How to move a cube
Sana and I were out to lunch the other day (literally eating lunch outside our home, not lost in la la land) and the topic of business came up, specifically how certain business “get it right” when it comes to being profitable.
You build community within your customer base; a sense of purpose in shopping at your store vs. the other guys’ store, etc.
To illustrate her point, Sana said, “How do you move a cube?”
“What kind of cube?” I asked.
“A cube of wood. How do you move it?”
“I guess you just push it,” was my sheepish reply.
“No, you round off the corners and make it into a ball.”
Brilliant! Why didn’t I think of that?
Because I’m a blockhead, that’s why. I always seem to choose the path of MOST resistance when an easier way is right in front of me – albeit with a little bit of effort involved.
There’s so much to unpack with that idea, but for the sake of keeping things simple, let’s just blame it on the ego.
The ego likes to say “Look at me, I’m getting all this work done,” when in fact you’re exerting effort unnecessarily. The same energy you’re using to push that block of marble could be used to shave off the edges into a ball. No, the ball doesn’t move initially, maybe not for a few days, weeks, months, even years.

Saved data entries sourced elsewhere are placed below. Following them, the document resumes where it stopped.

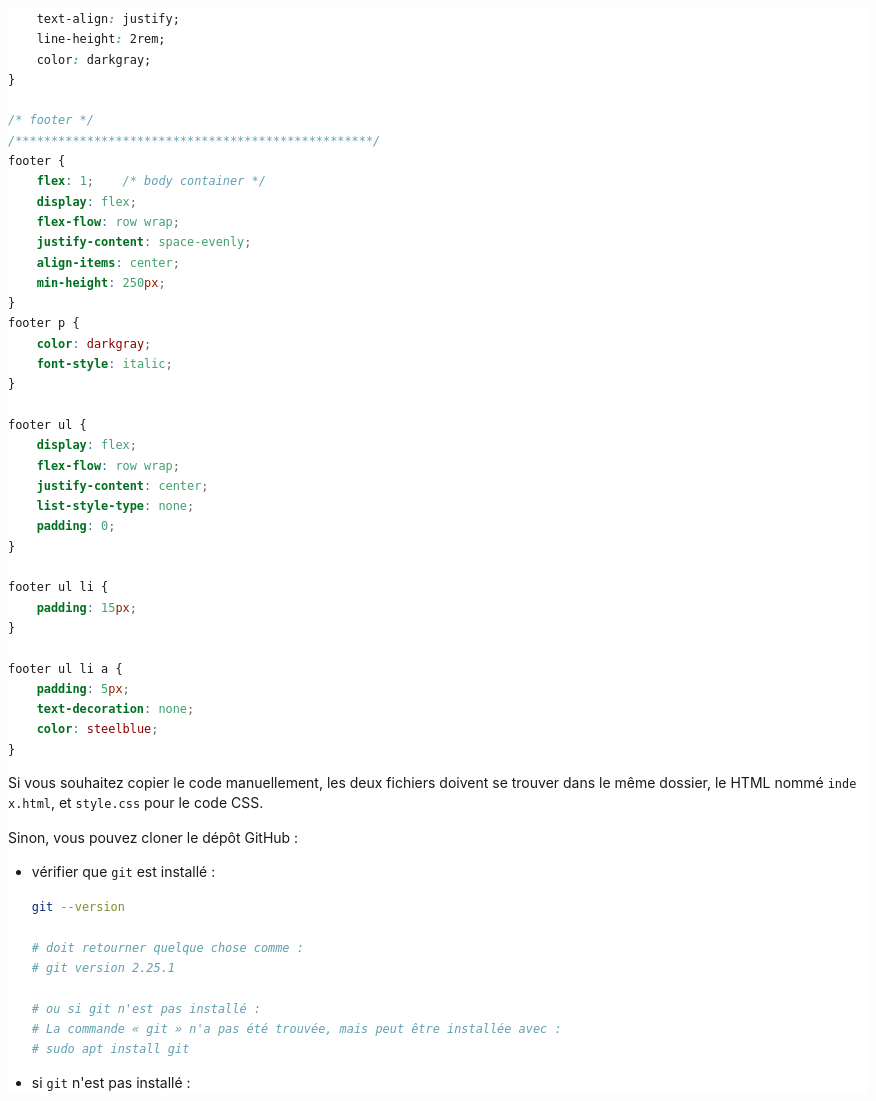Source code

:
 ```css
    text-align: justify;
    line-height: 2rem;
    color: darkgray;
}

/* footer */
/**************************************************/
footer {
    flex: 1;    /* body container */
    display: flex;
    flex-flow: row wrap;
    justify-content: space-evenly;
    align-items: center;
    min-height: 250px;
}
footer p {
    color: darkgray;
    font-style: italic;
}

footer ul {
    display: flex;
    flex-flow: row wrap;
    justify-content: center;
    list-style-type: none;
    padding: 0;
}

footer ul li {
    padding: 15px;
}

footer ul li a {
    padding: 5px;
    text-decoration: none;
    color: steelblue;
}
```

Si vous souhaitez copier le code manuellement, les deux fichiers doivent se trouver dans le même dossier, le HTML nommé `index.html`, et `style.css` pour le code CSS.

Sinon, vous pouvez cloner le dépôt GitHub :

* vérifier que `git` est installé :

  ```sh
  git --version
  
  # doit retourner quelque chose comme :
  # git version 2.25.1
  
  # ou si git n'est pas installé :
  # La commande « git » n'a pas été trouvée, mais peut être installée avec :
  # sudo apt install git
  ```
* si `git` n'est pas installé :
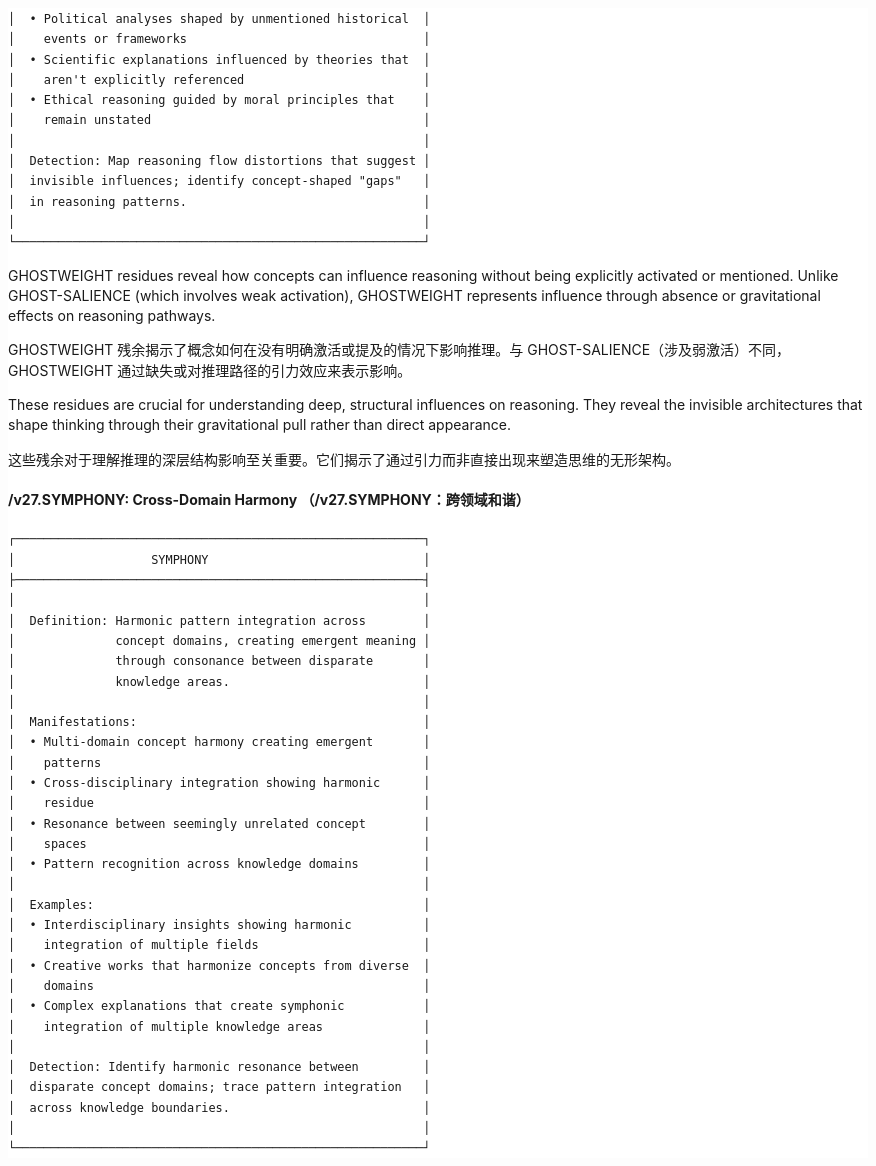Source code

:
```
│  • Political analyses shaped by unmentioned historical  │
│    events or frameworks                                 │
│  • Scientific explanations influenced by theories that  │
│    aren't explicitly referenced                         │
│  • Ethical reasoning guided by moral principles that    │
│    remain unstated                                      │
│                                                         │
│  Detection: Map reasoning flow distortions that suggest │
│  invisible influences; identify concept-shaped "gaps"   │
│  in reasoning patterns.                                 │
│                                                         │
└─────────────────────────────────────────────────────────┘
```

GHOSTWEIGHT residues reveal how concepts can influence reasoning without being explicitly activated or mentioned. Unlike GHOST-SALIENCE (which involves weak activation), GHOSTWEIGHT represents influence through absence or gravitational effects on reasoning pathways.

GHOSTWEIGHT 残余揭示了概念如何在没有明确激活或提及的情况下影响推理。与 GHOST-SALIENCE（涉及弱激活）不同，GHOSTWEIGHT 通过缺失或对推理路径的引力效应来表示影响。

These residues are crucial for understanding deep, structural influences on reasoning. They reveal the invisible architectures that shape thinking through their gravitational pull rather than direct appearance.

这些残余对于理解推理的深层结构影响至关重要。它们揭示了通过引力而非直接出现来塑造思维的无形架构。

#### /v27.SYMPHONY: Cross-Domain Harmony （/v27.SYMPHONY：跨领域和谐）

```
┌─────────────────────────────────────────────────────────┐
│                   SYMPHONY                              │
├─────────────────────────────────────────────────────────┤
│                                                         │
│  Definition: Harmonic pattern integration across        │
│              concept domains, creating emergent meaning │
│              through consonance between disparate       │
│              knowledge areas.                           │
│                                                         │
│  Manifestations:                                        │
│  • Multi-domain concept harmony creating emergent       │
│    patterns                                             │
│  • Cross-disciplinary integration showing harmonic      │
│    residue                                              │
│  • Resonance between seemingly unrelated concept        │
│    spaces                                               │
│  • Pattern recognition across knowledge domains         │
│                                                         │
│  Examples:                                              │
│  • Interdisciplinary insights showing harmonic          │
│    integration of multiple fields                       │
│  • Creative works that harmonize concepts from diverse  │
│    domains                                              │
│  • Complex explanations that create symphonic           │
│    integration of multiple knowledge areas              │
│                                                         │
│  Detection: Identify harmonic resonance between         │
│  disparate concept domains; trace pattern integration   │
│  across knowledge boundaries.                           │
│                                                         │
└─────────────────────────────────────────────────────────┘
```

But when you’ve done that work of removing as much resistance as possible, you can roll that sucker at will. In fact, once you get going, it’s practically unstoppable!
So you tell that ego – and your mother in law who keeps pestering you to “go get a real job” – to just be patient. You’re laying the groundwork for something amazing, and the results will eventually, and quite naturally, manifest. (For the record, that statement is purely allegorical. My own mother in law is a beautiful human being who has never said an unkind word to me about my own entrepreneurial endeavors through all their glories and failures.)
To illustrate, I’ll share some anecdotes about my own journey as a musician. The first few notes on any instrument are truly awful. And sounding like a beginner for the first few years is enough to try anyone’s patience.
Yes, I said a few years. That’s a tough sell in this era of instant gratification in which we live. But without those first years of chipping away at that block of marble we all begin with, it’s an endeavor that will end in failure every time.
Just about every interview I do for my Trumpet Dynamics podcast, I begin with the question of how they got started playing trumpet. The stories vary, but they all started with a big block of marble so to speak; and the interview is basically the process by which they’ve rounded out those edges to craft something that is both beautiful and efficient.
No musician has ever truly mastered their instrument, nor the art of music itself. If anything, the more we do it, the more we realize just how much we don’t know about it, how much we haven’t accomplished, how much we still need to practice.
But we can get to a place where it’s easier than it was the day before, or maybe a year before. Not just physically but mentally, emotionally and spiritually.